Thursday, December 28, 2006

Against the Blog: 2-17

For the last few days, I've had no internet access but much Pynchon access, so I'm way behind here. So if these next few seem somewhat cursory, that may be the reason. Or, it may just be that I'm extremely lazy. Difficult to say.

Dally Rideout is off to New York. Soon after getting there, she makes friends with a waitress/aspiring actress named Katie, who helps her out by getting her a job as the "victim" in public enactments of white slavery tableaux--being captured by evil Chinese fiends. She meets R. Wilshire Vibe, who says she should be in his plays. She goes to his offices, where she gets a job from a guy named Con McVeety, holding up cards to introduce various acts. Con, it turns out, has a reputation for booking the absolute worst acts in the city. So she does that for a while.

Eventually, she is invited to one of R's parties, to which she invites Katie also. In order to make her more presentable, Katie brings her to a department store, where her mind is boggled by big-city things like escalators and mirrors.

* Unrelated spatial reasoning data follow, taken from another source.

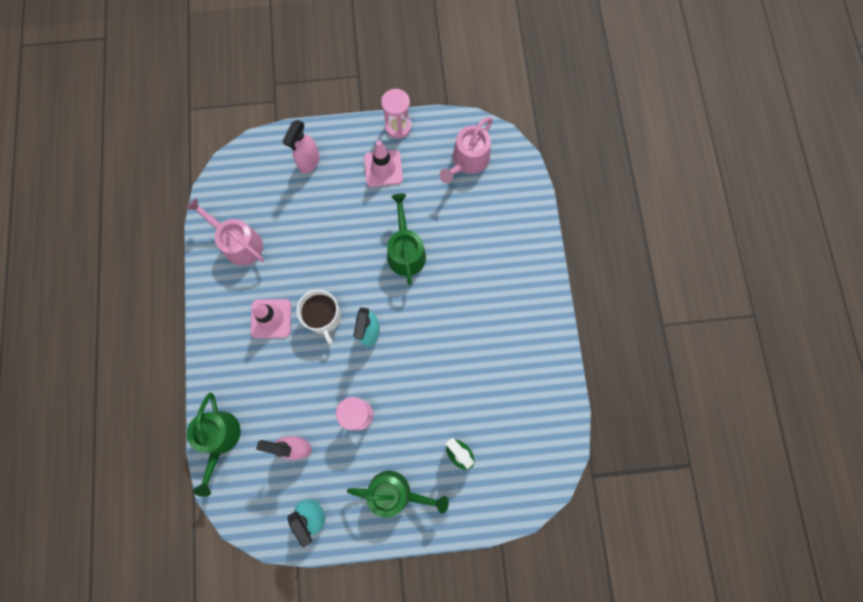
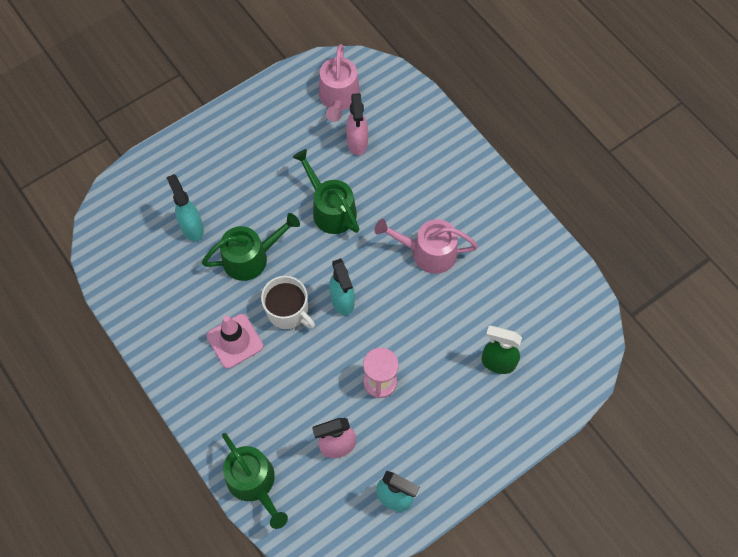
camera: 30 degrees left, 10 degrees down
(239, 243) = (156, 288): pink watering can -> pink watering can (428, 252)
(293, 209) = (192, 227): none -> turquoise spray bottle
(309, 162) = (181, 176): pink spray bottle -> pink spray bottle (357, 143)
(383, 168) = (260, 145): pink traffic cone -> none
(395, 493) = (461, 433): green watering can -> green watering can (250, 257)
(398, 126) = (250, 100): pink hourglass -> none

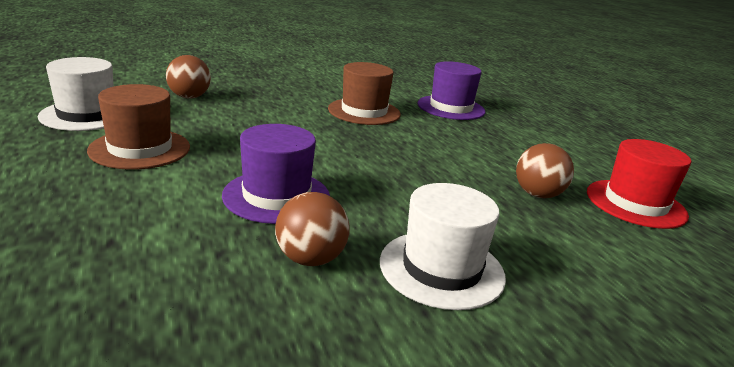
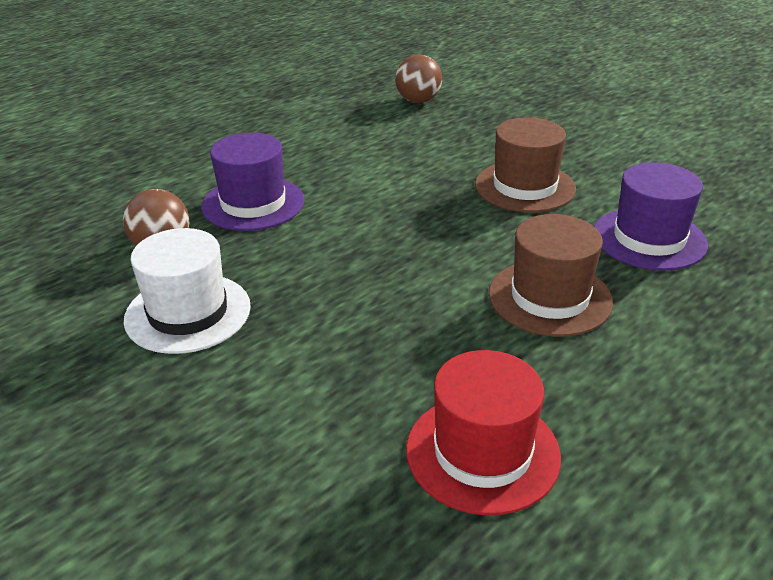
camera: 70 degrees right, 10 degrees up
(87, 115) = (319, 87): white hat -> none
(140, 149) = (281, 126): brown hat -> brown hat (550, 297)
(537, 195) = (415, 354): brown ball -> none

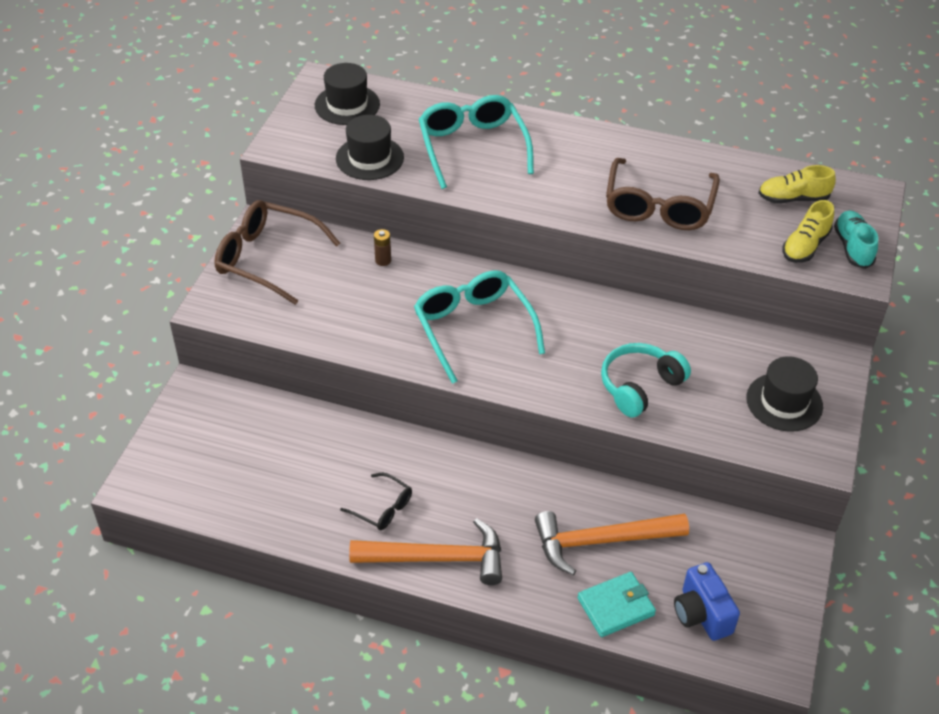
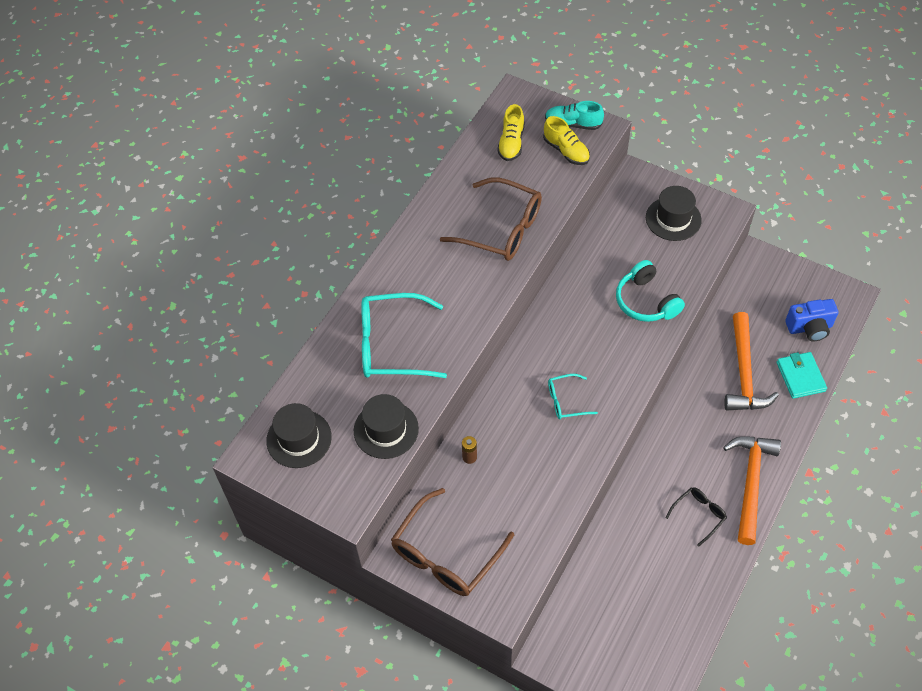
camera: 75 degrees left, 10 degrees up
(473, 328) = (566, 401): turquoise glasses -> turquoise glasses, size x0.51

I have to call bullshit on that last one; it is impossible for me to imagine that, throughout her lengthy and far-ranging peregrinations with her father, she never encountered mirrors before.

At the store, she glimpses a woman who she is sure is her mother. But it's just a glimpse.

At the party, a man gets her drunk and tries to take her captive, but she is rescued by one of the party's acts, the great Luca Zombini--whose assistant and wife, Erlys, is, you will recall, her mother. With no apparent fuss, she is integrated into the Zombini family. Luca and Erlys have a bunch of kids, who are being brought up in the most magical environment possible.

We learn from Luca--a detail which will no doubt prove important later--that he has a technique where--using that good ol' Iceland spar--he can actually duplicate a subject; make one person into two. But reintegrating the two? He thought that would be easy, but, as it turns out, not so much. He has done this to "maybe two or three" people. Who? We don't know. I will note, however, that Scarsdale Vibe and Foley Walker have previously been talked about as if they are the same person.

At the end of the chapter, Erlys reveals that Merle isn't Dally's biological father; that honor goes to the guy he stole her from, the long-dead Bert Snidell.